Due to the pace at which technology advances, the deliberate cadence of the law does not match technology’s pace. However, some legal options are available to those whose personal data has been stolen by hackers and then published on the Internet.
Without a doubt, the most important thing to remember when facing a potential hacker leak online is to act quickly. The quicker the response, the better the result. The Internet seems to move at the speed of light, but a fast response can help to limit the damage.
The next step is to contact local law enforcement to report the theft. Cybercrime can be difficult to investigate and prosecute because the information can be stolen in one jurisdiction and then uploaded to servers in another jurisdiction, depriving local authorities of the right to prosecute. Nevertheless, your local law enforcement agency is obligated to take a formal report and refer you to other agencies that can help.

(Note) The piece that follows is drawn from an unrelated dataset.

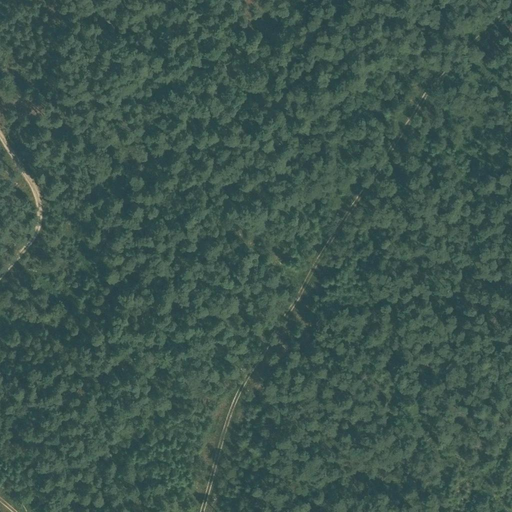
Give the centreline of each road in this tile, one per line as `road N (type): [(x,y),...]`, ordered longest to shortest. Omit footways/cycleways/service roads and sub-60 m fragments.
road 1 (track): [(511,5),(440,71),(252,369),(232,405),(203,511)]
road 2 (track): [(0,129),(37,197),(39,217),(38,231),(0,279)]
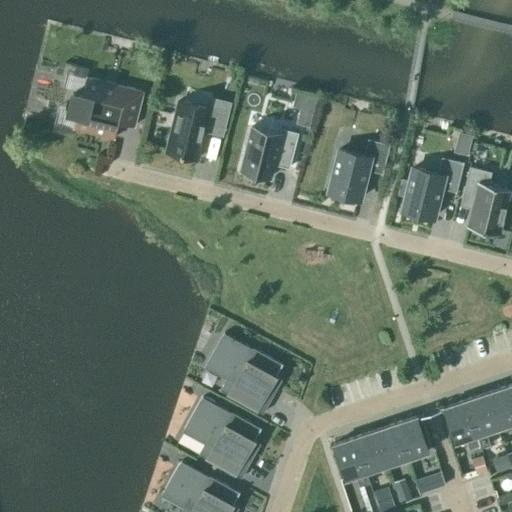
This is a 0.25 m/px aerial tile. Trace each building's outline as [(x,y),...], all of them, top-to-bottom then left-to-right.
[(143,90),(111,82),(86,76),(82,93),(72,91),(68,109),(77,111),(73,128),(114,138),(118,121),(134,125),(143,90)] [(208,107),(201,106),(178,100),(165,150),(196,158),(203,128),(220,132),(228,103),(211,99),(208,107)] [(270,176),(273,163),(289,167),(298,132),(281,128),(280,133),(251,126),(240,169),(248,171),(247,175),(262,178),(263,175),(270,176)] [(364,155),(339,149),(328,191),(329,191),(336,193),(336,197),(350,200),(351,197),(359,198),(367,169),(381,173),(380,174),(382,174),(390,143),(388,143),(388,144),(368,139),(364,155)] [(402,209),(433,217),(440,187),(455,191),(454,192),(456,192),(463,161),(462,161),(462,162),(442,157),(438,173),(414,167),(412,167),(402,209)] [(467,226),(499,233),(506,203),(510,204),(511,197),(511,191),(509,191),(510,188),(488,183),(491,171),(469,166),(462,195),(474,198),(467,226)] [(220,389),(263,412),(271,397),(265,394),(275,375),(282,363),(281,362),(252,346),(252,347),(224,332),(205,365),(227,377),(220,389)] [(511,404),(506,385),(485,392),(497,427),(511,421),(511,404)] [(481,447),(490,444),(486,431),(497,427),(485,392),(465,399),(476,434),(479,443),(481,447)] [(199,453),(240,476),(251,460),(245,456),(261,427),(260,426),(231,411),(230,412),(202,396),(184,429),(205,441),(199,453)] [(479,443),(476,434),(465,399),(443,406),(455,441),(467,437),(470,447),(479,443)] [(416,415),(395,422),(407,457),(428,450),(416,415)] [(407,457),(395,422),(375,429),(386,464),(407,457)] [(386,464),(375,429),(354,436),(366,471),(386,464)] [(370,482),(366,471),(354,436),(333,443),(345,478),(356,474),(359,486),(370,482)] [(179,511),(227,511),(239,491),(238,491),(209,475),(209,476),(181,460),(163,494),(184,505),(179,511)] [(511,491),(509,492),(498,496),(500,503),(511,499),(511,491)]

Another group to contact is the Internet Crime Complaint Center (IC3), which is a partnership between the FBI and the National White Collar Crime Center. The IC3 will evaluate your complaint and refer it to the appropriate law enforcement or regulatory agency that has jurisdiction. Complaints can be filed online at http://www.ic3.gov/default.aspx.
Your employee will also need to change the passwords for all of his or her online accounts to prevent further exploitations. You should hire an external investigator who has experience with and understands computer forensics and investigations. It is essential to save the evidence related to your complaint.
After taking these immediate steps to report the cybercrime that occurred, the options to contain the damage to your employee and company become more varied.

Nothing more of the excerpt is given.